**TASK ITEM**
In the records below, find the line with "29: 900000 -> 600000" and repeat it and every line after it, exactly, without any pictures.

(Change detection outputs)
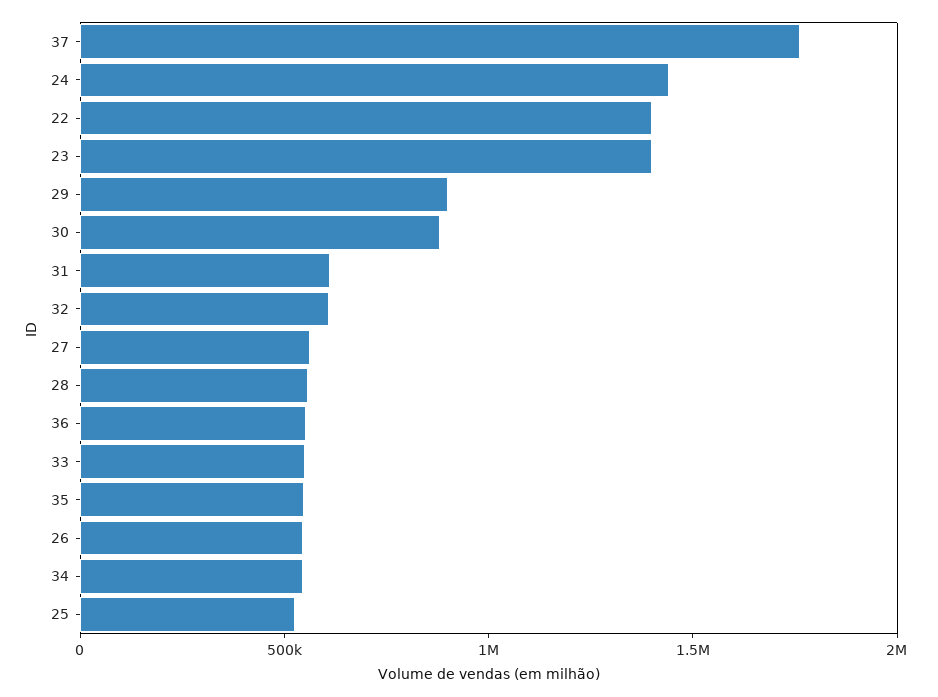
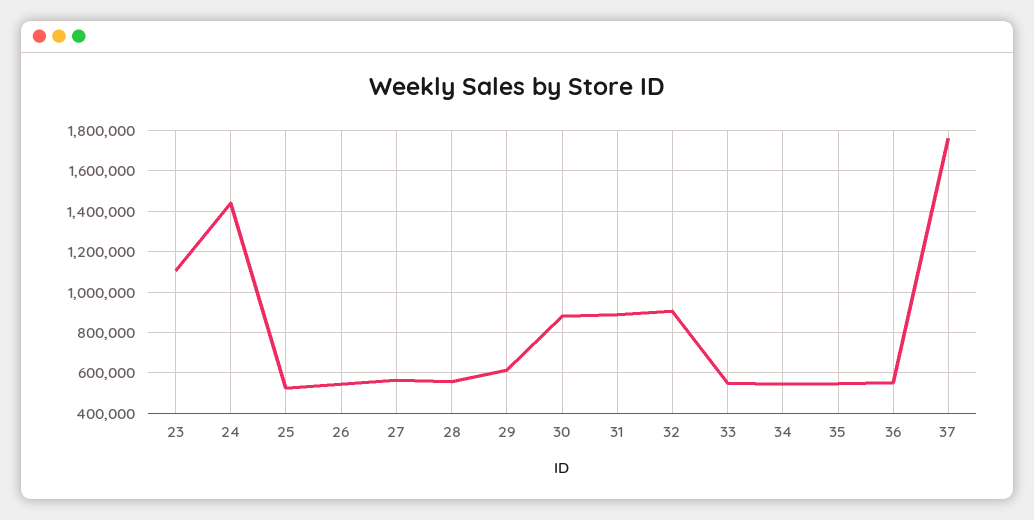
22: 1400000 -> none
23: 1400000 -> 1100000
29: 900000 -> 600000
31: 600000 -> 900000
32: 600000 -> 900000

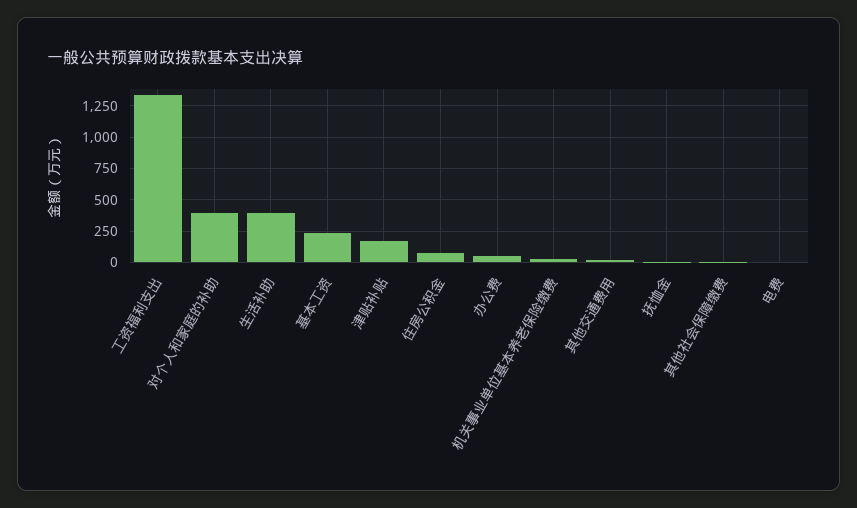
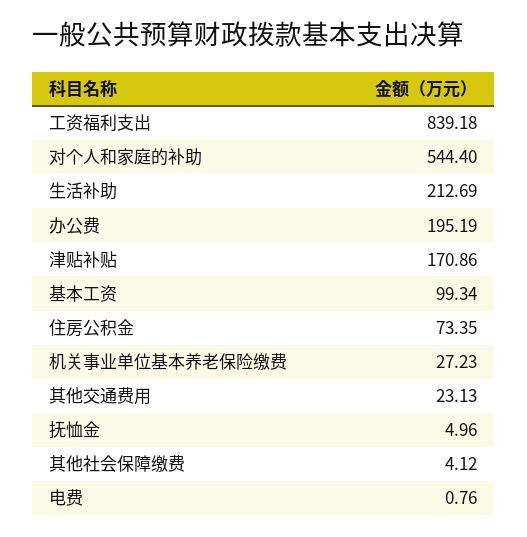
工资福利支出: 1350 -> 839.18
对个人和家庭的补助: 400 -> 544.4
生活补助: 400 -> 212.69
基本工资: 250 -> 99.34
办公费: 50 -> 195.19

**RESPONSE TO THIS TASK**
29: 900000 -> 600000
31: 600000 -> 900000
32: 600000 -> 900000

工资福利支出: 1350 -> 839.18
对个人和家庭的补助: 400 -> 544.4
生活补助: 400 -> 212.69
基本工资: 250 -> 99.34
办公费: 50 -> 195.19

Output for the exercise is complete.